Delving into the shadowy world of conspiracy theorists, Doppelgänger, Naomi Klein’s upcoming work of non-fiction, details the existential vertigo of being mistaken over and over for another person, a doppelgänger with despicable views and bad hair.
Hers is a fellow author and politically commentating Naomi. The problem for Klein is that other Naomi, Naomi Wolf (once a pop-culture feminist — not an insult, FYI, I liked The Beauty Myth — and darling of the American liberal elite) is now a tinfoil-hat conspiracy theorist of the burn-the-5G-towers variety.
A regular on the right-wing talk show circuit, an anti-vaxxer and a Karen of the highest order, her views are anathema for liberal climate campaigner Klein, who is increasingly put-out when people mistake Wolf’s words for hers and vice-versa. To which I say, Naomi hun, I feel your pain, but try sharing a name with the most nutty, hateful right-winger on earth: Alex Jones.

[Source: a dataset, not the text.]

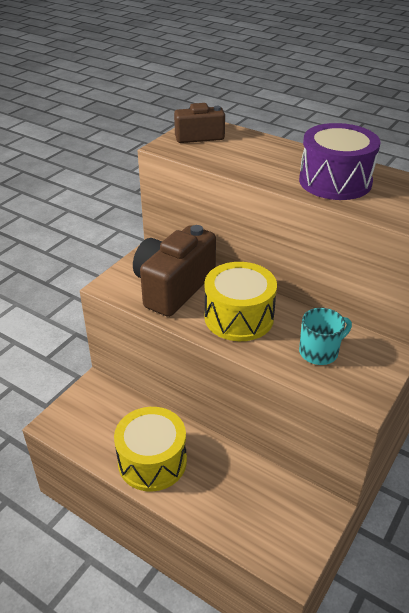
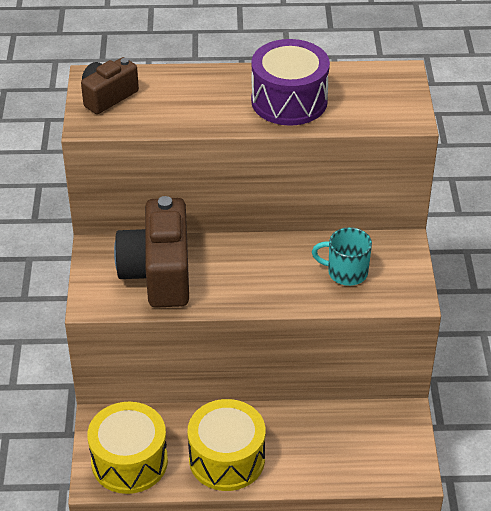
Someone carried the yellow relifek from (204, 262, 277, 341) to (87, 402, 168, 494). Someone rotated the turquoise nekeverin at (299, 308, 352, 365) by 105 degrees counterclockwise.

‘The most paranoid man in America’s’ theories have famously included one about the Pentagon poisoning American water with a chemical ‘gay bomb’ that’s turned ‘the majority of frogs in most areas of the United States’ gay to, perhaps most perversely, one about how the massacre at Sandy Hook Elementary School (where 26 people died, including 20 children) was staged. Last year he lost that argument, in court, and was ordered to pay the families $965 million.
Klein — who shares only a Christian name with her doppelgänger — at one point quotes Dan Hon as saying: ‘Naomi Klein should sue for trademark dilution and brand harm.’ Which, given the high-profile nature of my both-names-namesake and the absurdity of his views, surely means I have a case? He has unquestionably tarnished my brand: otherwise I would be writing cover stories for Time by now, not spurious columns for ES Magazine but… well, we move, as the kids say.

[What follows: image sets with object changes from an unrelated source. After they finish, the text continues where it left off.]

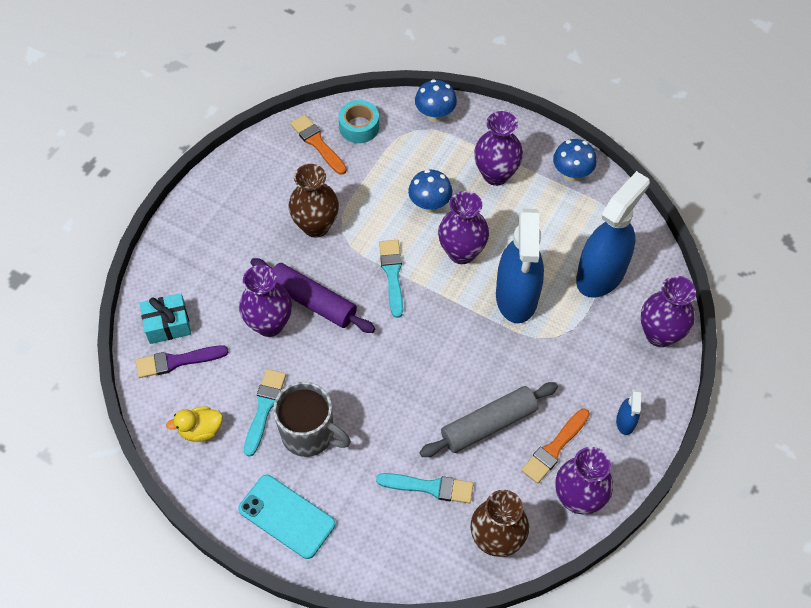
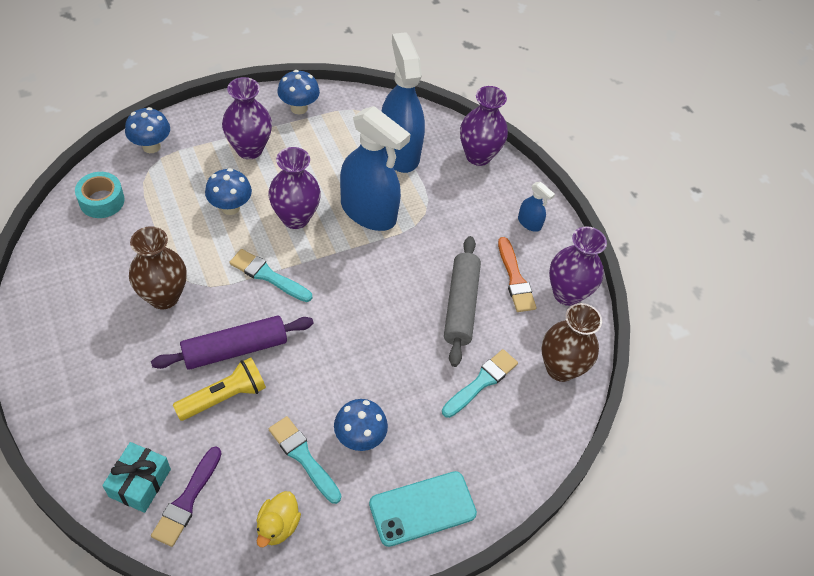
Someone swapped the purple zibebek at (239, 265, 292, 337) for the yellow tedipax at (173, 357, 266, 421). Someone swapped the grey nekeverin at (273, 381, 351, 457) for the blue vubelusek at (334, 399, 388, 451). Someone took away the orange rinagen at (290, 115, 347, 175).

I’ve been spared some of the humiliations Klein describes because it is quite difficult to mistake me for other-Alex-Jones (I hope). He’s a jowly, middle-aged American man with a pot belly and a neck beard, and I am a not-yet middle-aged British woman (with a pot belly and a neck beard), so no one’s ever come up to me at a party to complain about the time I called them a eugenicist. Yet. Before my doppelgänger dragged our name through the mud, I was always pleased about being an Alex Jones, thinking mainly of that scene in The Terminator when Arnie is sent from the future to terminate Sarah Connor but has trouble tracking her down because of how many Sarah Connors there are in the phone book (the thought that anyone/thing who wanted to hunt me down would have a raft of Alex Joneses to sift through remains some comfort).
For Klein, the doppelgänger is a metaphor that allows her to explore the forces that have led us to a post-truth reality, in which a frightening number of people believe America’s election was stolen (despite the evidence) or that the climate crisis is a myth (despite the science). Me? I just wish I shared a name with someone who would help me get reservations at nice restaurants, instead of Alex Jones.